Instantly I was 18, a guitar neophyte, learning hammer-ons and new chords, and volunteering to work with the high-schoolers at a local church. I was full of life, full of new knowledge from stimulating university classes, and, to be honest, pretty full of myself. I was living at home with my parents, and friends wth all sorts of people that I no longer talk to... not on purpose, though. It just, well, happens.
I was reliving my experiences, but something wasn't right. Something wasn't the same. Something had changed.
The answer came out of nowhere, like an email from the aether -- it was me.
In these years that separate the me of then from the me of now, the sound hasn't changed, but I have.
I realized then that I'm not much different from the earth upon which I live. All around me, as I drove, were rolling hills, made of dust and silt and compound organic matter-type things, forming layers upon layers as time rolls on. The earth never stays the same, either. Winds blow, storms come, things die, things are born; the earth is stretched in constant tension between death and rebirth... and we're just the same.
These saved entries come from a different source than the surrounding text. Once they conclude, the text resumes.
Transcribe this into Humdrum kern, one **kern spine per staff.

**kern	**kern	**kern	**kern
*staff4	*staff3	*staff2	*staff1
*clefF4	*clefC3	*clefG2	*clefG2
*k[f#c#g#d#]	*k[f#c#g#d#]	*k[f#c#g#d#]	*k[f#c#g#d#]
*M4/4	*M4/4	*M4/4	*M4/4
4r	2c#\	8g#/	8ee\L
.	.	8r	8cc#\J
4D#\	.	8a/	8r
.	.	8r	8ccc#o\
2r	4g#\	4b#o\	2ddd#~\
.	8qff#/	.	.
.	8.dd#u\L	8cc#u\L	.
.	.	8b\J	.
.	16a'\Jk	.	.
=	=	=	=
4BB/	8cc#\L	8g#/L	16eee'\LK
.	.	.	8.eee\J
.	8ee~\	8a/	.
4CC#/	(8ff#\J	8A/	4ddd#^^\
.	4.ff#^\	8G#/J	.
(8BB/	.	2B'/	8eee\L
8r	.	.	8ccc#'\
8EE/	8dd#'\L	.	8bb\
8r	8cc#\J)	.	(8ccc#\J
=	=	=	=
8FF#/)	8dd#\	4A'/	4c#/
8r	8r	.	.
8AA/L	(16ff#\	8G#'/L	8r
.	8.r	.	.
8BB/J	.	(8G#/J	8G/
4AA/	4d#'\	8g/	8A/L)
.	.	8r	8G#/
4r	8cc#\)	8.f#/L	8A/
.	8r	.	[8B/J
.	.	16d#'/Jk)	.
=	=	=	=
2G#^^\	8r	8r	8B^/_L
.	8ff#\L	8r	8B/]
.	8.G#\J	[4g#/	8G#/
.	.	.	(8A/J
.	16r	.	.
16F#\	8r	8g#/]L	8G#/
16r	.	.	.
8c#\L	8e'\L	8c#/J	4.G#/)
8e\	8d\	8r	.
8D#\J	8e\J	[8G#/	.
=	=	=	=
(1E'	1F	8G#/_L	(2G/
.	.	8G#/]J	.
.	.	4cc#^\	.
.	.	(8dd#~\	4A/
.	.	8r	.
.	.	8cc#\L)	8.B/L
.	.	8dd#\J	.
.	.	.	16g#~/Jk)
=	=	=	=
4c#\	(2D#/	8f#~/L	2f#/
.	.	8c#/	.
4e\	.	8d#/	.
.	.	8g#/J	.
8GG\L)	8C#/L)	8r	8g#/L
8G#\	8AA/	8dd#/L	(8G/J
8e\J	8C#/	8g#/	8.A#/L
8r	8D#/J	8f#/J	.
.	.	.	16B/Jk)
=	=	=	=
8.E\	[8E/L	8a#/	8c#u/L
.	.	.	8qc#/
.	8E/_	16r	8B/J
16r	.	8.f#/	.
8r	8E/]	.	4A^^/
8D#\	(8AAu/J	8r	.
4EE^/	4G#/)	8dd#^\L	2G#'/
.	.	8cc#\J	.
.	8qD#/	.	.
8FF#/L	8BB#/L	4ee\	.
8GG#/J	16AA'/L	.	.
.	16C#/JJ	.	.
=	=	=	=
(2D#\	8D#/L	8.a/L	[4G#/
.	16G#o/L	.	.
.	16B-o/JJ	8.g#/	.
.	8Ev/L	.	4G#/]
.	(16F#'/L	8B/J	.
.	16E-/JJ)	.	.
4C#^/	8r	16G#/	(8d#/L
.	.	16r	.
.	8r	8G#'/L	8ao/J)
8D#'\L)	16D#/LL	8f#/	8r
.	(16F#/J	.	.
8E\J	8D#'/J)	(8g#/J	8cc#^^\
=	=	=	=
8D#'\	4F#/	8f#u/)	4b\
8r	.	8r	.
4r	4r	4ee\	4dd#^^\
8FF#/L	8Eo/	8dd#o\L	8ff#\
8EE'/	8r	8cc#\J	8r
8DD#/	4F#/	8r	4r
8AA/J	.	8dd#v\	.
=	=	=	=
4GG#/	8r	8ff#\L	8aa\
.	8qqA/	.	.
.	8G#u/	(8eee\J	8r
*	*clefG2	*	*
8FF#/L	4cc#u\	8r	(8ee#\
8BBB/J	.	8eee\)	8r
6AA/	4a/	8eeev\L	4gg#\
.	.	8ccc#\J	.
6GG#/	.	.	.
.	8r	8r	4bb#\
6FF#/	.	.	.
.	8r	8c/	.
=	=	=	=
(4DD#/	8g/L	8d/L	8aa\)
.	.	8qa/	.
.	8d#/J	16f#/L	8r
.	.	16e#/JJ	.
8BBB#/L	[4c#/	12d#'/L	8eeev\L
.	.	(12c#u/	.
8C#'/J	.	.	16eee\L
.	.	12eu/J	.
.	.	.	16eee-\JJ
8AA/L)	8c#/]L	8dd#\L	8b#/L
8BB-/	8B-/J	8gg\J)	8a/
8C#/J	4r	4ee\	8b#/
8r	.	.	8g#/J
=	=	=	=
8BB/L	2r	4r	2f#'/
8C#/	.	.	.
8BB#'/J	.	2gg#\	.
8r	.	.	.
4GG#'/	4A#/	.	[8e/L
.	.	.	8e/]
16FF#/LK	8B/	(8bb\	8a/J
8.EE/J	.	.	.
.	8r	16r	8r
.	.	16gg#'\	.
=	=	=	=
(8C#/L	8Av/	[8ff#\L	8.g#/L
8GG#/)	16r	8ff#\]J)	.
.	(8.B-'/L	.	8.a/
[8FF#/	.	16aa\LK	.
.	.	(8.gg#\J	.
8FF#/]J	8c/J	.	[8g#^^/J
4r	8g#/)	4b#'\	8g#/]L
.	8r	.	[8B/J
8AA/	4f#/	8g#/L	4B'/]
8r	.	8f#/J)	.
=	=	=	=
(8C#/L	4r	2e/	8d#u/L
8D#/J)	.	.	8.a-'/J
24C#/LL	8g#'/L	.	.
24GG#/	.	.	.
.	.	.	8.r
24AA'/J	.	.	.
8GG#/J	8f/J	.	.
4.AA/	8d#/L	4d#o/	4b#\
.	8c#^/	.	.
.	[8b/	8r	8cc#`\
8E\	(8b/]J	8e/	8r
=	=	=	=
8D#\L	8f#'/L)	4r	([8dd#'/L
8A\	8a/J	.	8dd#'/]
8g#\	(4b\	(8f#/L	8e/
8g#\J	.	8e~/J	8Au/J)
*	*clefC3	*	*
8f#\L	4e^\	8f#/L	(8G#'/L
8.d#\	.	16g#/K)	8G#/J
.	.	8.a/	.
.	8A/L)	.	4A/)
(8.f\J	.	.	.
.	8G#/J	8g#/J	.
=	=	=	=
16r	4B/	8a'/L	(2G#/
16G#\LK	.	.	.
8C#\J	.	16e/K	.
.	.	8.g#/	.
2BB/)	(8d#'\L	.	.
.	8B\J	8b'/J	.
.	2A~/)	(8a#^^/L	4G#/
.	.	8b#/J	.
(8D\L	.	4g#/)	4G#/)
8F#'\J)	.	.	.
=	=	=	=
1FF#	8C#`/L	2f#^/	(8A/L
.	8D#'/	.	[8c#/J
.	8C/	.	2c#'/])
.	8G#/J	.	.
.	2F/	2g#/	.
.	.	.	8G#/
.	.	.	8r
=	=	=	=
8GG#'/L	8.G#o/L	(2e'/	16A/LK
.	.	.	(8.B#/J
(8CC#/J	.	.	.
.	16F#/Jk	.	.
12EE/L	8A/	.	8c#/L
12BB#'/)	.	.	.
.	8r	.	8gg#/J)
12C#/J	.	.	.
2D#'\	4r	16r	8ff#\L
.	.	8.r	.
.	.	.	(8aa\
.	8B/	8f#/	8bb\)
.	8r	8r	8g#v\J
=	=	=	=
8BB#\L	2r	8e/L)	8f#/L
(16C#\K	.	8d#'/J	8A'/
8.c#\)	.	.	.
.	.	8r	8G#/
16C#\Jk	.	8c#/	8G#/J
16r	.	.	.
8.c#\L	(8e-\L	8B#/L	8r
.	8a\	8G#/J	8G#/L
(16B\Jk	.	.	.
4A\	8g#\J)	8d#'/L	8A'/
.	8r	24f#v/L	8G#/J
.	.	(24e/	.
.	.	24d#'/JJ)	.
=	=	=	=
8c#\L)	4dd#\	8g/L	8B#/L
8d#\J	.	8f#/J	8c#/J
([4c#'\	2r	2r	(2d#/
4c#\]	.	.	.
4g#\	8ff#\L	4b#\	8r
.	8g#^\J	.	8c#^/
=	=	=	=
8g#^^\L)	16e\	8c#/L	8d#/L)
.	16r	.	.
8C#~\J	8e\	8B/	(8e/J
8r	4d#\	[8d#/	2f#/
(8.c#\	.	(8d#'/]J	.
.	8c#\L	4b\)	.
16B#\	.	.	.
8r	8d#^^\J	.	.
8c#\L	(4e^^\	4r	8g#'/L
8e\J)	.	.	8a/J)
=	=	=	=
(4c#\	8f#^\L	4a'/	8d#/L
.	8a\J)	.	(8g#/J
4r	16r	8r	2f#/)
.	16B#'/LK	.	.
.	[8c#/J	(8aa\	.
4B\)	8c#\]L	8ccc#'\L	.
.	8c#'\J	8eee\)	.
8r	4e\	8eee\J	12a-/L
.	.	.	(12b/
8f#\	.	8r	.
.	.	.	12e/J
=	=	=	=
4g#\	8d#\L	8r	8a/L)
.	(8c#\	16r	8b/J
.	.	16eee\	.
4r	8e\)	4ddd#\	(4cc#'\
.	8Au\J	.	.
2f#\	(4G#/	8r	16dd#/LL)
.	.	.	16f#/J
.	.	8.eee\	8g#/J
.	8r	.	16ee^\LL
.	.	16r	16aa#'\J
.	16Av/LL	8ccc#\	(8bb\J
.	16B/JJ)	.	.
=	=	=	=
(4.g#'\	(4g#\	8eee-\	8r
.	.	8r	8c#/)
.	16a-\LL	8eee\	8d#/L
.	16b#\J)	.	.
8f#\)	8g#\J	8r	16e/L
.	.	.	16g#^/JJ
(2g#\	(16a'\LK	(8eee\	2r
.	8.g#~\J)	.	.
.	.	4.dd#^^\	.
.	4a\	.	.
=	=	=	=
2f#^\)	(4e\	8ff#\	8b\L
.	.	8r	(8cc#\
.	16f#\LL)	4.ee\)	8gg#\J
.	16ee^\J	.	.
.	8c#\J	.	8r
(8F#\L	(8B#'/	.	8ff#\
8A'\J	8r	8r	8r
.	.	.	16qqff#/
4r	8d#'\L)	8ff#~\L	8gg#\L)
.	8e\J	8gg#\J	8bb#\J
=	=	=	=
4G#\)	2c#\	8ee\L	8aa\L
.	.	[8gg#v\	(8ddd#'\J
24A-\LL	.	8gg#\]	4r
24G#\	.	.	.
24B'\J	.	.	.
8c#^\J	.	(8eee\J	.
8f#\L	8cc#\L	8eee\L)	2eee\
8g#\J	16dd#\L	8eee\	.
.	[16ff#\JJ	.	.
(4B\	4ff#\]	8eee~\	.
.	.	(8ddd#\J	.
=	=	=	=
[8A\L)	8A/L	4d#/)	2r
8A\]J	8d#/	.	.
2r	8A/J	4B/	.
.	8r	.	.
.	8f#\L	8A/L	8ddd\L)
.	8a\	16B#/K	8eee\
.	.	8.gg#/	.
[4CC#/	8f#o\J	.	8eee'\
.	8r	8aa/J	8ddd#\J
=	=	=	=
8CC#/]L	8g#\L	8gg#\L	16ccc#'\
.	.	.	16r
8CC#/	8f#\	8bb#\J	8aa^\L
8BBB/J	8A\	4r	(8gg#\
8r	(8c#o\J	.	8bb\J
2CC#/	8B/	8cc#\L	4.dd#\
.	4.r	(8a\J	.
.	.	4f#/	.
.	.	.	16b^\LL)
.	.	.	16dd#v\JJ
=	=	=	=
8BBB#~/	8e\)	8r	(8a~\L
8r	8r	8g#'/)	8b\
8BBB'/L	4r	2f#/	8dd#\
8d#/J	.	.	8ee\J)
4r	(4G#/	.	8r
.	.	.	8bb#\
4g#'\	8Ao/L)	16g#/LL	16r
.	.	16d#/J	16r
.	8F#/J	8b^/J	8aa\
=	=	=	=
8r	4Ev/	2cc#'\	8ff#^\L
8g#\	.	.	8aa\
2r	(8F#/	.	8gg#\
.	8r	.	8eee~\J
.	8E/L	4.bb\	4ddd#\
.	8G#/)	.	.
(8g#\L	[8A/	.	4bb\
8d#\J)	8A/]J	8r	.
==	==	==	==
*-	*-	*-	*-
The music -- Wertz's song was recorded in early 2001, the end of my sophomore year of college -- hasn't changed. It's fixed, static, recorded, done.
But I'm not.
Layer upon layer of dirt, of silt -- blankets of life and death -- are constantly laid upon us as we get older. In many ways, we'll never be free in the sense that we were "back then." Concerns and troubles seem to plague us as we age; more is added to more, and as much as we sometimes want to, we cannot shed our experiences like a winter coat in springtime. The heaviness of life is battering ram, juggling act, and weightlifting contest, and the intensity of the game never seems to slacken.
I wonder if becoming an adult just means somehow learning to live with the weight of all this... gravity.